COBRA Election Cover Letter (COVID Extension)

This letter should accompany the COBRA Model Election Notice. This letter is temporary due to COVID, but outlines the extensions that were implemented by the IRS and DOL.  You will need to complete:

    1. Date of the letter
    2. Name and address of the COBRA eligible participant (this could be the employee, dependent or both depending on the reason for loss of coverage.)
    3. At the bottom fill in the school contact name and phone number as indicated

The Trust will inform you when there is no longer a need to use this Cover Letter.

COBRA Model Election Notice

This is the COBRA Election notice that should be sent to any individual who loses dental coverage. The first page is instructions by the Dept of Labor (DOL) and should not be sent to the participant.  Starting on page 1, you will have to:

    • Page 1, complete date of notice and address to the name of COBRA continuant (could be the employee or dependent).
    • Page 1, complete the reason for COBRA notice (under the Why am I getting this notice?)  Be sure to include the date coverage ends (qualifying event date) and then check the appropriate box for the reason of loss of coverage.
    • Page 1 and 2, complete the “qualified beneficiaries” section.  If the coverage was terminated for employee and dependents, be sure to check all applicable boxes.
    • Page 2, complete the “If I elect COBRA continuation…” section and fill in the date boxes as indicated with [italics]  which include the length of COBRA coverage. 
    • Page 2, complete the “Can I extend the length….”section and fill in the SCHOOL NAME for the [party responsible for COBRA administration].
    • Page 3, under the next section “How much does COBRA…”, enter the amount of the dental premium and you can include a 2% fee for the school’s cost to administer.
    • On Page 5, under “For more information”, again include the SCHOOL, phone number and address as the [party responsible for COBRA administration].
    • Page 7, In the Instruction box, include the SCHOOL name and address for where to send the completed form, the due date and the manner in which to submit the form.
    • Page 8, under Information About Payment, include the SCHOOL, phone number and address for who to contact for payment information, and where to send payment.

NOTE:  The election notice describes the rights to continuation coverage and explains how to make an election. The plan administrator must furnish an election notice to each qualified beneficiary–the covered employee, covered spouse, and any covered dependent child–who loses plan coverage in connection with the qualifying event. The election notice must be provided to the qualified beneficiaries within 14 days after the plan administrator receives the notice of a qualifying event.

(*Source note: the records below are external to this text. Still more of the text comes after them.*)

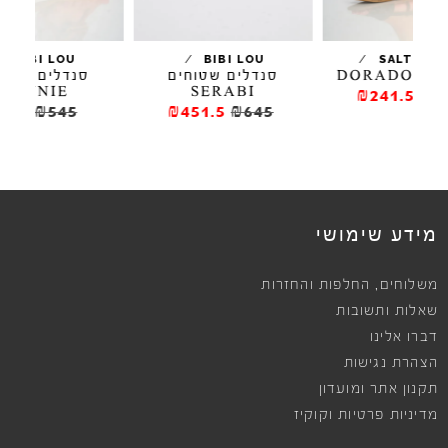
/
/
L
BIBI LOU
BIBI LOU
סנדלים שטוחים
סנדלים שטוחים
BONNIE
SERABI
₪
₪327
₪545
₪451.5
₪645
מידע שימושי
,
משלוחים
החלפות והחזרות
שאלות ותשובות
דברו אלינו
הצהרת נגישות
תקנון אתר ומועדון
מדיניות פרטיות וקוקיז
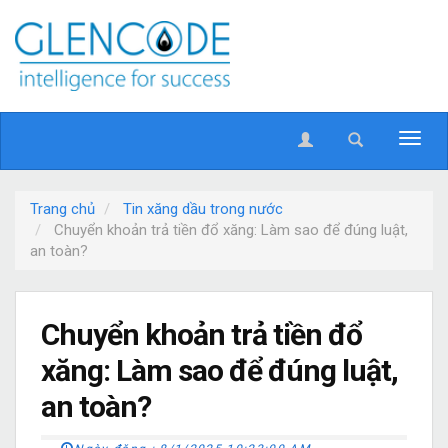
Trang chủ
Tin xăng dầu trong nước
Chuyển khoản trả tiền đổ xăng: Làm sao để đúng luật,
an toàn?
Chuyển khoản trả tiền đổ
xăng: Làm sao để đúng luật,
an toàn?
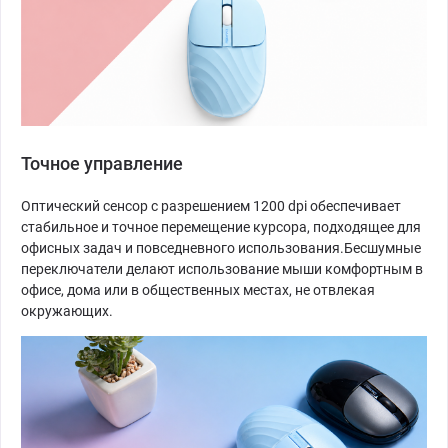
Точное управление
Оптический сенсор с разрешением 1200 dpi обеспечивает
стабильное и точное перемещение курсора, подходящее для
офисных задач и повседневного использования.Бесшумные
переключатели делают использование мыши комфортным в
офисе, дома или в общественных местах, не отвлекая
окружающих.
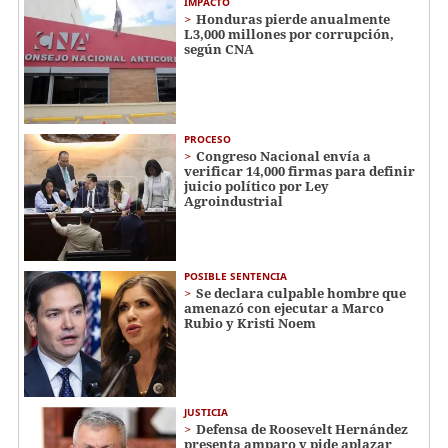
IMPACTO
Honduras pierde anualmente
L3,000 millones por corrupción,
según CNA
PROCESO
Congreso Nacional envía a
verificar 14,000 firmas para definir
juicio político por Ley
Agroindustrial
POSIBLE SENTENCIA
Se declara culpable hombre que
amenazó con ejecutar a Marco
Rubio y Kristi Noem
JUSTICIA
Defensa de Roosevelt Hernández
presenta amparo y pide aplazar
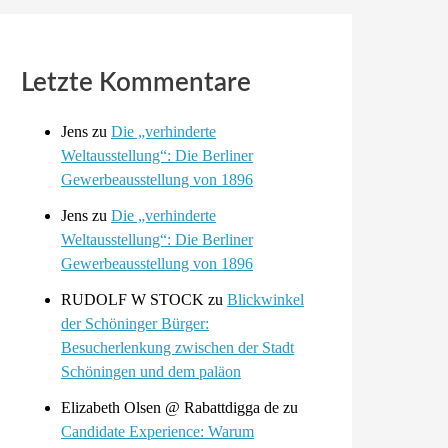
Letzte Kommentare
Jens
zu
Die „verhinderte
Weltausstellung“: Die Berliner
Gewerbeausstellung von 1896
Jens
zu
Die „verhinderte
Weltausstellung“: Die Berliner
Gewerbeausstellung von 1896
RUDOLF W STOCK
zu
Blickwinkel
der Schöninger Bürger:
Besucherlenkung zwischen der Stadt
Schöningen und dem paläon
Elizabeth Olsen @ Rabattdigga de
zu
Candidate Experience: Warum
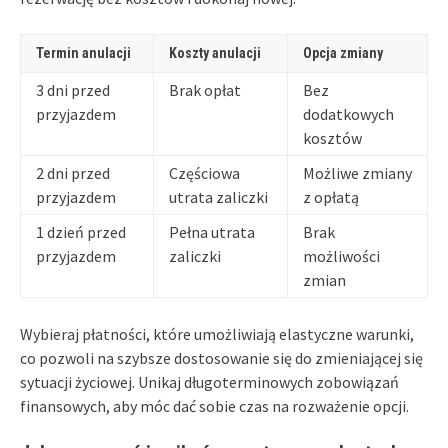
Termin anulacji
Koszty anulacji
Opcja zmiany
3 dni przed
Brak opłat
Bez
przyjazdem
dodatkowych
kosztów
2 dni przed
Częściowa
Możliwe zmiany
przyjazdem
utrata zaliczki
z opłatą
1 dzień przed
Pełna utrata
Brak
przyjazdem
zaliczki
możliwości
zmian
Wybieraj płatności, które umożliwiają elastyczne warunki,
co pozwoli na szybsze dostosowanie się do zmieniającej się
sytuacji życiowej. Unikaj długoterminowych zobowiązań
finansowych, aby móc dać sobie czas na rozważenie opcji.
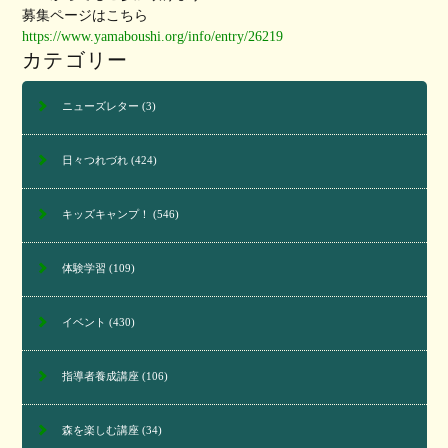
募集ページはこちら
https://www.yamaboushi.org/info/entry/26219
カテゴリー
ニューズレター
(3)
日々つれづれ
(424)
キッズキャンプ！
(546)
体験学習
(109)
イベント
(430)
指導者養成講座
(106)
森を楽しむ講座
(34)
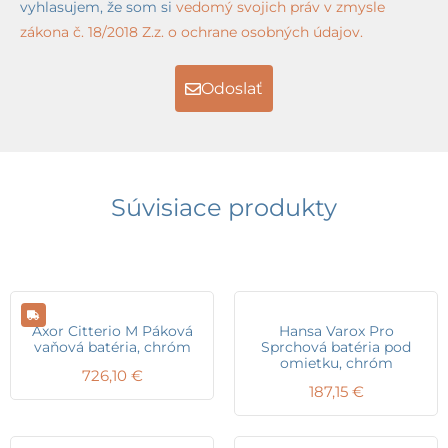
vyhlasujem, že som si
vedomý svojich práv v zmysle
zákona č. 18/2018 Z.z. o ochrane osobných údajov.
Odoslať
Súvisiace produkty
Axor Citterio M Páková
Hansa Varox Pro
vaňová batéria, chróm
Sprchová batéria pod
omietku, chróm
726,10
€
187,15
€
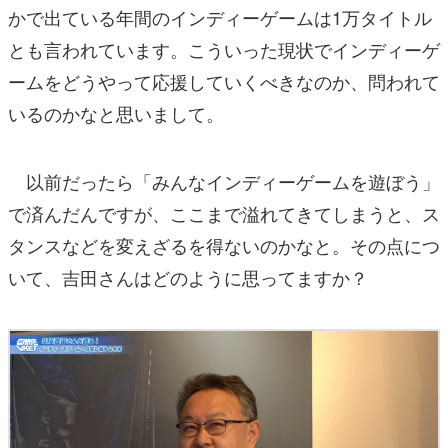
かで出ている年間のインディーゲームは1万タイトル
とも言われています。こういった現状でインディーゲ
ームをどうやって応援していくべきなのか、問われて
いるのかなと思いまして。
以前だったら「みんなインディーゲームを遊ぼう」
で済んだんですが、ここまで溢れてきてしまうと、ス
タンスなどを変えざるを得ないのかなと。その点につ
いて、吉田さんはどのように思ってますか？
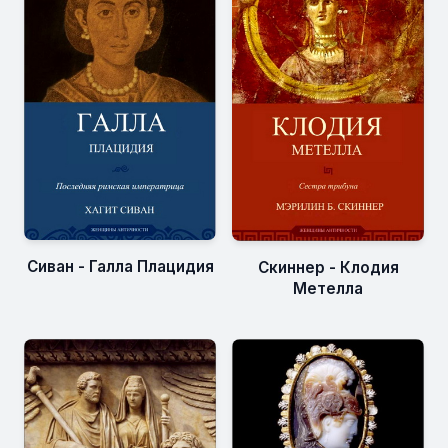
Сиван - Галла Плацидия
Скиннер - Клодия
Метелла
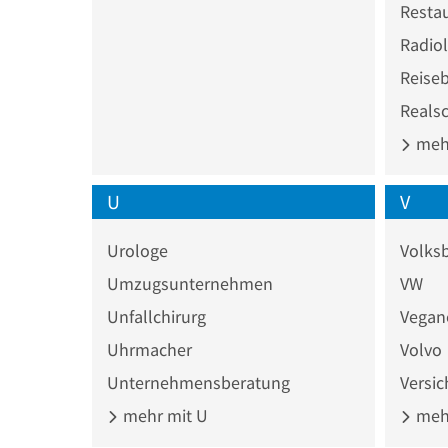
Resta
Radio
Reise
Reals
mehr
U
V
Urologe
Volks
Umzugsunternehmen
VW
Unfallchirurg
Vegan
Uhrmacher
Volvo
Unternehmensberatung
Versi
mehr mit U
mehr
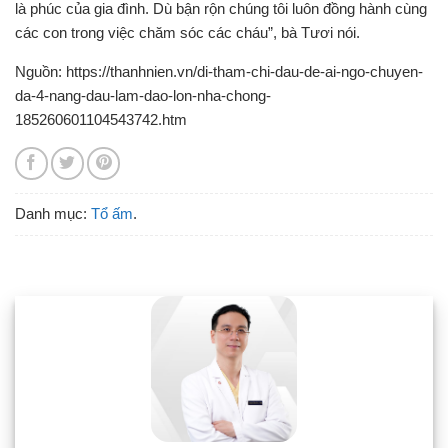
là phúc của gia đình. Dù bận rộn chúng tôi luôn đồng hành cùng
các con trong việc chăm sóc các cháu”, bà Tươi nói.
Nguồn: https://thanhnien.vn/di-tham-chi-dau-de-ai-ngo-chuyen-
da-4-nang-dau-lam-dao-lon-nha-chong-
185260601104543742.htm
Danh mục:
Tổ ấm
.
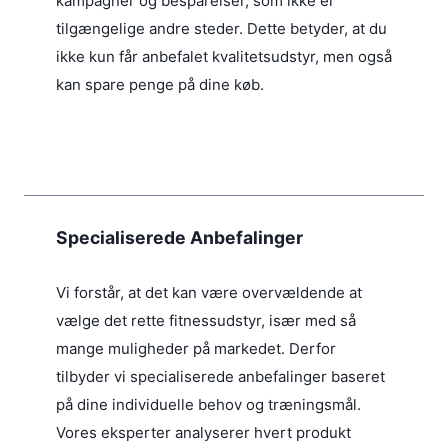
kampagner og besparelser, som ikke er
tilgængelige andre steder. Dette betyder, at du
ikke kun får anbefalet kvalitetsudstyr, men også
kan spare penge på dine køb.
Specialiserede Anbefalinger
Vi forstår, at det kan være overvældende at
vælge det rette fitnessudstyr, især med så
mange muligheder på markedet. Derfor
tilbyder vi specialiserede anbefalinger baseret
på dine individuelle behov og træningsmål.
Vores eksperter analyserer hvert produkt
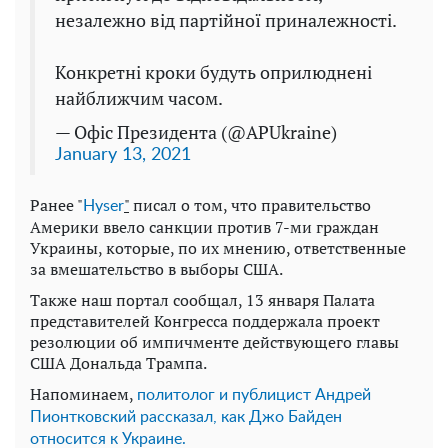
незалежно від партійної приналежності.
Конкретні кроки будуть оприлюднені
найближчим часом.
— Офіс Президента (@APUkraine)
January 13, 2021
Ранее "
"
писал о том, что правительство
Нyser
Америки ввело санкции против 7-ми граждан
Украины, которые, по их мнению, ответственные
за вмешательство в выборы США.
Также наш портал сообщал, 13 января Палата
представителей Конгресса поддержала проект
резолюции об импичменте действующего главы
США Дональда Трампа.
Напоминаем,
политолог и публицист Андрей
Пионтковский рассказал, как Джо Байден
относится к Украине.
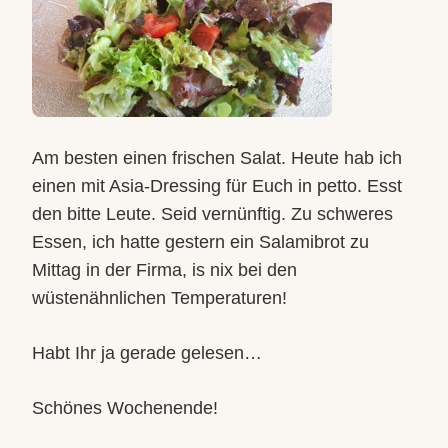
Am besten einen frischen Salat. Heute hab ich
einen mit Asia-Dressing für Euch in petto. Esst
den bitte Leute. Seid vernünftig. Zu schweres
Essen, ich hatte gestern ein Salamibrot zu
Mittag in der Firma, is nix bei den
wüstenähnlichen Temperaturen!
Habt Ihr ja gerade gelesen…
Schönes Wochenende!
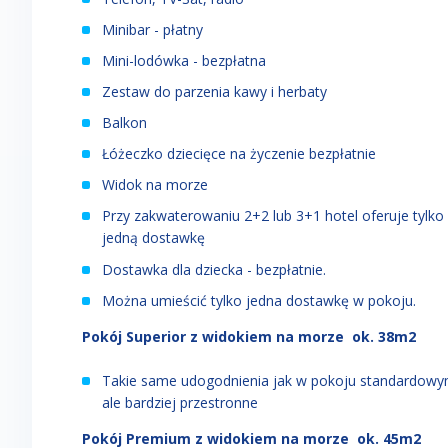
Minibar - płatny
Mini-lodówka - bezpłatna
Zestaw do parzenia kawy i herbaty
Balkon
Łóżeczko dziecięce na życzenie bezpłatnie
Widok na morze
Przy zakwaterowaniu 2+2 lub 3+1 hotel oferuje tylko
jedną dostawkę
Dostawka dla dziecka - bezpłatnie.
Można umieścić tylko jedna dostawkę w pokoju.
Pokój Superior z widokiem na mor
ze ok. 38m2
Takie same udogodnienia jak w pokoju standardowy
ale bardziej przestronne
Pokój Pre
mium
z widokiem na mor
ze ok. 45m2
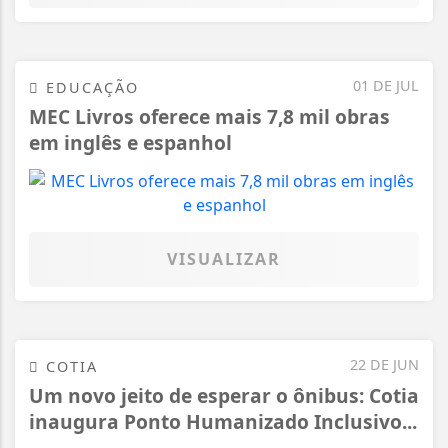
01 DE JUL
EDUCAÇÃO
MEC Livros oferece mais 7,8 mil obras
em inglês e espanhol
VISUALIZAR
22 DE JUN
COTIA
Um novo jeito de esperar o ônibus: Cotia
inaugura Ponto Humanizado Inclusivo...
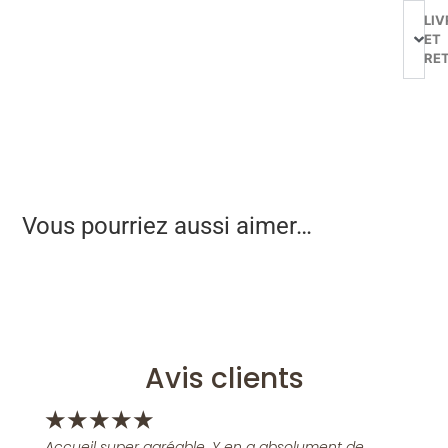
LIV
ET
RE
Vous pourriez aussi aimer…
Avis clients
★
★
★
★
★
Accueil super agréable. Y en a absolument de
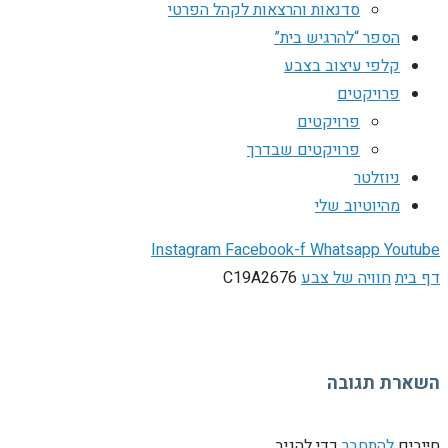
סדנאות והרצאות לקהל הפרטי
הספר “להרגיש בית”
קלפי עיצוב בצבע
פרויקטים
פרויקטים
פרויקטים שבדרך
ניוזלטר
מהיוטיוב שלי
Instagram
Facebook-f
Whatsapp
Youtube
דף בית
חוויה של צבע
C19A2676
השארת תגובה
חייבים
להתחבר
כדי להגיב.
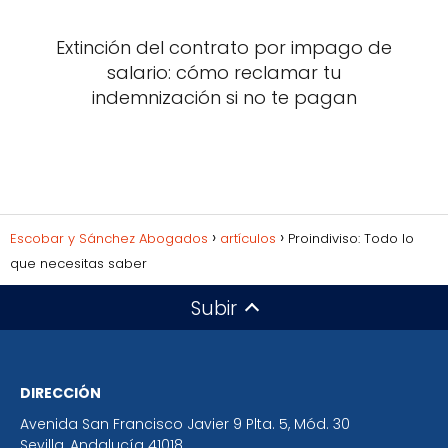
Extinción del contrato por impago de
salario: cómo reclamar tu
indemnización si no te pagan
Escobar y Sánchez Abogados
artículos
Proindiviso: Todo lo
que necesitas saber
Subir
DIRECCIÓN
Avenida San Francisco Javier 9 Plta. 5, Mód. 30
Sevilla
,
Andalucía
41018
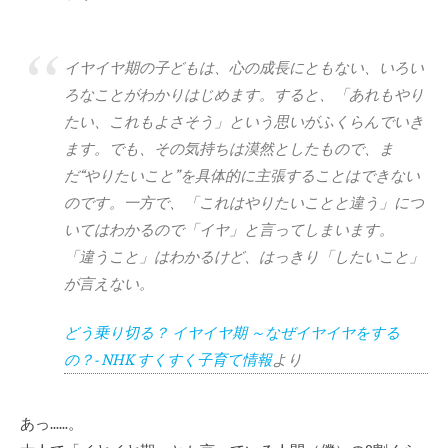
イヤイヤ期の子どもは、心の成長にともない、いろい
ろなことがわかりはじめます。すると、「あれもやり
たい、これもよさそう」という思いがふくらんでいき
ます。でも、その気持ちは漠然としたもので、ま
だ“やりたいこと”を具体的に主張することはできない
のです。一方で、「これはやりたいことと違う」につ
いてはわかるので「イヤ」と言ってしまいます。
「違うこと」はわかるけど、はっきり「したいこと」
が言えない。
どう乗り切る？ イヤイヤ期 ～なぜイヤイヤをする
の？- NHK すくすく子育て情報
より
あっ……。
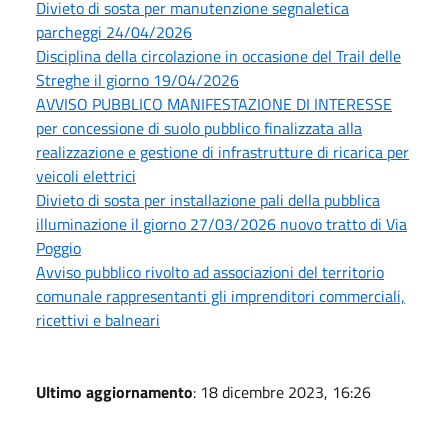
Divieto di sosta per manutenzione segnaletica
parcheggi 24/04/2026
Disciplina della circolazione in occasione del Trail delle
Streghe il giorno 19/04/2026
AVVISO PUBBLICO MANIFESTAZIONE DI INTERESSE
per concessione di suolo pubblico finalizzata alla
realizzazione e gestione di infrastrutture di ricarica per
veicoli elettrici
Divieto di sosta per installazione pali della pubblica
illuminazione il giorno 27/03/2026 nuovo tratto di Via
Poggio
Avviso pubblico rivolto ad associazioni del territorio
comunale rappresentanti gli imprenditori commerciali,
ricettivi e balneari
Ultimo aggiornamento
: 18 dicembre 2023, 16:26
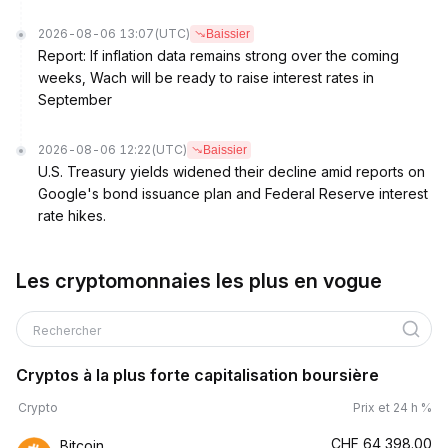
2026-08-06 13:07
(UTC)
Baissier
Report: If inflation data remains strong over the coming
weeks, Wach will be ready to raise interest rates in
September
2026-08-06 12:22
(UTC)
Baissier
U.S. Treasury yields widened their decline amid reports on
Google's bond issuance plan and Federal Reserve interest
rate hikes.
Les cryptomonnaies les plus en vogue
Rechercher
Cryptos à la plus forte capitalisation boursière
Crypto
Prix et 24 h %
CHF
64,398.00
Bitcoin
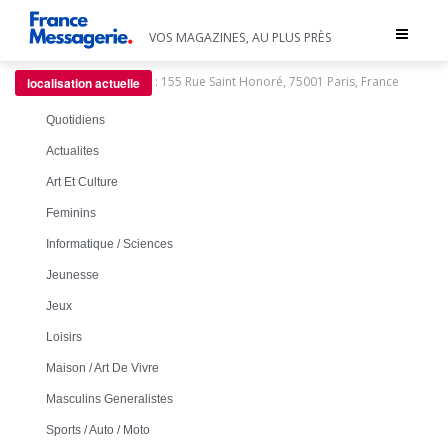
Toggle
VOS MAGAZINES, AU PLUS PRÈS
navigat
:
155 Rue Saint Honoré, 75001 Paris, France
localisation actuelle
Quotidiens
Actualites
Art Et Culture
Feminins
Informatique / Sciences
Jeunesse
Jeux
Loisirs
Maison / Art De Vivre
Masculins Generalistes
Sports / Auto / Moto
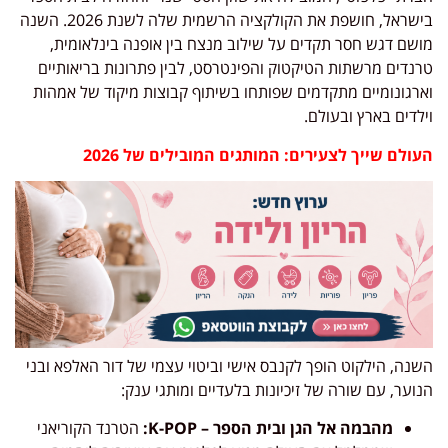
בישראל, חושפת את הקולקציה הרשמית שלה לשנת 2026. השנה
מושם דגש חסר תקדים על שילוב מנצח בין אופנה בינלאומית,
טרנדים מרשתות הטיקטוק והפינטרסט, לבין פתרונות בריאותיים
וארגונומיים מתקדמים שפותחו בשיתוף קבוצות מיקוד של אמהות
וילדים בארץ ובעולם.
העולם שייך לצעירים: המותגים המובילים של 2026
השנה, הילקוט הופך לקנבס אישי וביטוי עצמי של דור האלפא ובני
הנוער, עם שורה של זיכיונות בלעדיים ומותגי ענק:
מהבמה אל הגן ובית הספר – K-POP:
הטרנד הקוריאני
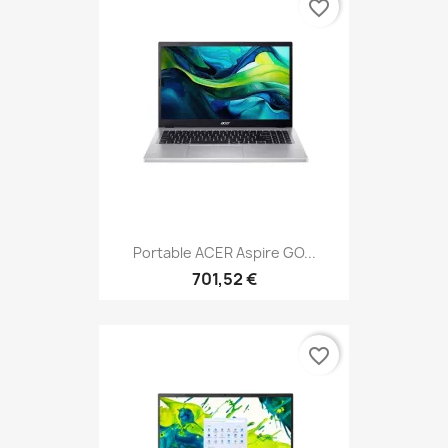
favorite_border
Portable ACER Aspire GO...
701,52 €
favorite_border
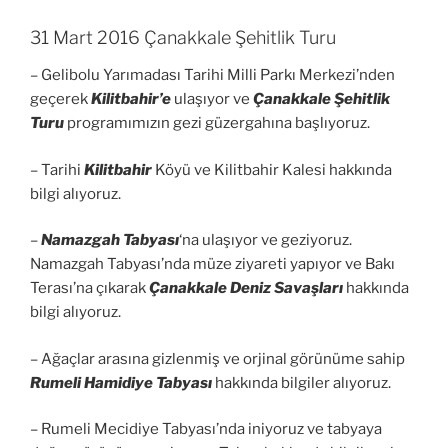
31 Mart 2016 Çanakkale Şehitlik Turu
– Gelibolu Yarımadası Tarihi Milli Parkı Merkezi’nden
geçerek
Kilitbahir’e
ulaşıyor ve
Çanakkale Şehitlik
Turu
programımızın gezi güzergahına başlıyoruz.
– Tarihi
Kilitbahir
Köyü ve Kilitbahir Kalesi hakkında
bilgi alıyoruz.
–
Namazgah Tabyası
‘na ulaşıyor ve geziyoruz.
Namazgah Tabyası’nda müze ziyareti yapıyor ve Bakı
Terası’na çıkarak
Çanakkale Deniz Savaşları
hakkında
bilgi alıyoruz.
– Ağaçlar arasına gizlenmiş ve orjinal görünüme sahip
Rumeli Hamidiye Tabyası
hakkında bilgiler alıyoruz.
– Rumeli Mecidiye Tabyası’nda iniyoruz ve tabyaya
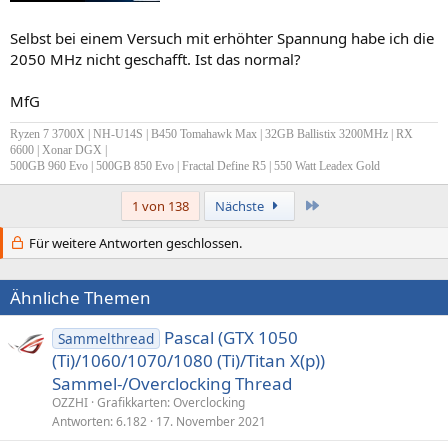
Selbst bei einem Versuch mit erhöhter Spannung habe ich die
2050 MHz nicht geschafft. Ist das normal?
MfG
Ryzen 7 3700X | NH-U14S | B450 Tomahawk Max | 32GB Ballistix 3200MHz | RX
6600 | Xonar DGX |
500GB 960 Evo | 500GB 850 Evo | Fractal Define R5 | 550 Watt Leadex Gold
Letzte
1 von 138
Nächste
Für weitere Antworten geschlossen.
Ähnliche Themen
Pascal (GTX 1050
Sammelthread
(Ti)/1060/1070/1080 (Ti)/Titan X(p))
Sammel-/Overclocking Thread
OZZHI
Grafikkarten: Overclocking
Antworten
6.182
17. November 2021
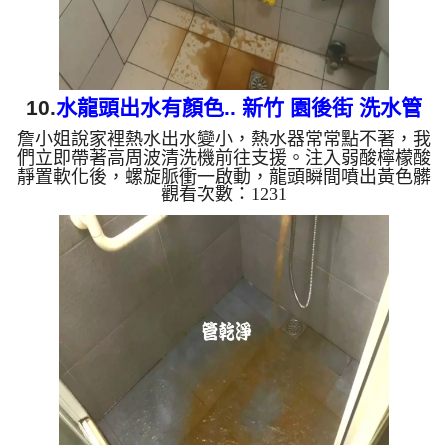
10.
水龍頭出水有顏色.. 新竹 園後街 洗水管
詹小姐說家裡熱水出水變小，熱水器常常點不著，我
們立即帶著高周波清洗機前往支援。注入弱酸檸檬酸
靜置軟化後，螺旋脈衝一啟動，龍頭瞬間噴出黃色髒
觀看次數：1231
水！顏色變成咖啡色，越來越深，看起來像是冬瓜
茶，兩個多小時後，出水變乾淨熱水出水量也恢復
了。 為什麼水管需要定期「大掃除」？ 單靠水壓帶
不走管壁陳年汙垢。不同的水質顏色，反映了不同的
居家隱患： 棕色（鐵鏽）： 管線老化徵兆。 黑色
（氧化錳）： 常見於地下水源。 綠色（銅綠）： 銅
合金接頭氧化。 ...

COBRA Model General Notice

This is the notice that should be provided to all new hires. The first page is instructions by the Dept of Labor (DOL) and should not be sent to the participant.  Starting on Page 2, you will have to:

    1. Page 2, “When is COBRA continuation available?” complete the [italics sections] marked by highlights as applicable.
    2. Page 3, under “Plan Contact” include the School Name, address, phone number and contact person.

NOTE:  The general notice describes general COBRA rights and employee obligations. This notice must be provided to each covered employee and each covered spouse of an employee who becomes covered under the plan. The notice must be provided within the first 90 days of coverage under the group health plan.

COBRA Application

This should be used as the application for the COBRA continuant so the school has record of the election.

Employers Guide to Group Health Continuation Coverage Under COBRA

This booklet is to assist you with any questions regarding COBRA administration and is from the DOL.

Employees Guide to Group Health Continuation Coverage under COBRA

This is NOT required to send, but we are providing it in the event you want to provide to the COBRA participant.